Do you mean this to be if (!extend && ...)?

Otherwise on a quick read through this seems mostly sane to me. Before
getting into the implementation details, my comments are mostly around
patch organization and general development approach. On the former, I
think this patch could be split up into multiple smaller patches to
separate refactoring, logic cleanups, and new functionality. E.g.,
factoring out the existing growfs code into a helper, tweaking existing
logic to prepare the shared grow/shrink path, adding the shrinkfs
functionality, could all be independent patches. We probably want to
pull the other patch you sent for the experimental warning into the same
series as well.

On development approach, I'm a little curious what folks think about
including these opportunistic shrink bits in the kernel and evolving
this into a more complete feature over time. Personally, I think that's
a reasonable approach since shrink has sort of been a feature that's
been stuck at the starting line due to being something that would be
nice to have for some folks but too complex/involved to fully implement,
all at once at least. Perhaps if we start making incremental and/or
opportunistic progress, we might find a happy medium where common/simple
use cases work well enough for users who want it, without having to
support arbitrary shrink sizes, moving the log, etc.

That said, this is still quite incomplete in that we can only reduce the
size of the tail AG, and if any of that space is in use, we don't
currently do anything to try and rectify that. Given that, I'd be a
little hesitant to expose this feature as is to production users. IMO,
the current kernel feature state could be mergeable but should probably
also be buried under XFS_DEBUG until things are more polished. To me,
the ideal level of completeness to expose something in production
kernels might be something that can 1. relocate used blocks out of the
target range and then possibly 2. figure out how to chop off entire AGs.
My thinking is that if we never get to that point for whatever
reason(s), at least DEBUG mode allows us the flexibility to drop the
thing entirely without breaking real users.

Anyways, just some high level thoughts on my part. I'm curious if others
have thoughts on that topic, particularly since this might be a decent
point to decide whether to put effort into polishing this up or to
continue with the RFC work and try to prove out more functionality...

Brian

>  	xfs_trans_cancel(tp);
>  	return error;
>  }
> diff --git a/fs/xfs/xfs_trans.c b/fs/xfs/xfs_trans.c
> index c94e71f741b6..81b9c32f9bef 100644
> --- a/fs/xfs/xfs_trans.c
> +++ b/fs/xfs/xfs_trans.c
> @@ -419,7 +419,6 @@ xfs_trans_mod_sb(
>  		tp->t_res_frextents_delta += delta;
>  		break;
>  	case XFS_TRANS_SB_DBLOCKS:
> -		ASSERT(delta > 0);
>  		tp->t_dblocks_delta += delta;
>  		break;
>  	case XFS_TRANS_SB_AGCOUNT:
> -- 
> 2.18.1
>

EXERCISE INSTRUCTIONS: Copy everything in the patch review from "That said, this" down to "breaking real users.", switching "production" to "release".

SUPPLIED DATA:
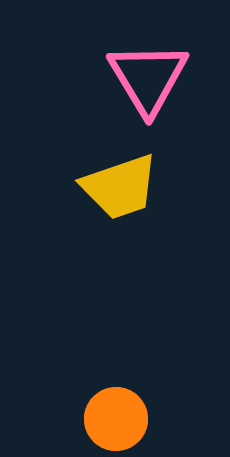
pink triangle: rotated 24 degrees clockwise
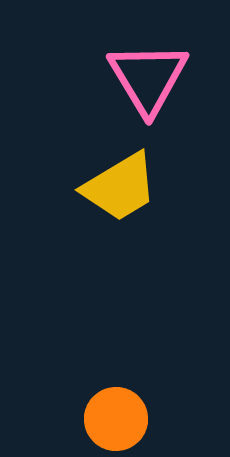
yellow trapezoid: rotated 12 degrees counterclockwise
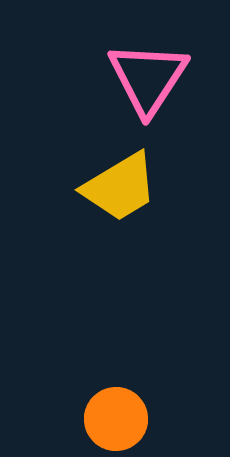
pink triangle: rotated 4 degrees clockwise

RESPONSE FOR THIS EXERCISE:
That said, this is still quite incomplete in that we can only reduce the
size of the tail AG, and if any of that space is in use, we don't
currently do anything to try and rectify that. Given that, I'd be a
little hesitant to expose this feature as is to release users. IMO,
the current kernel feature state could be mergeable but should probably
also be buried under XFS_DEBUG until things are more polished. To me,
the ideal level of completeness to expose something in release
kernels might be something that can 1. relocate used blocks out of the
target range and then possibly 2. figure out how to chop off entire AGs.
My thinking is that if we never get to that point for whatever
reason(s), at least DEBUG mode allows us the flexibility to drop the
thing entirely without breaking real users.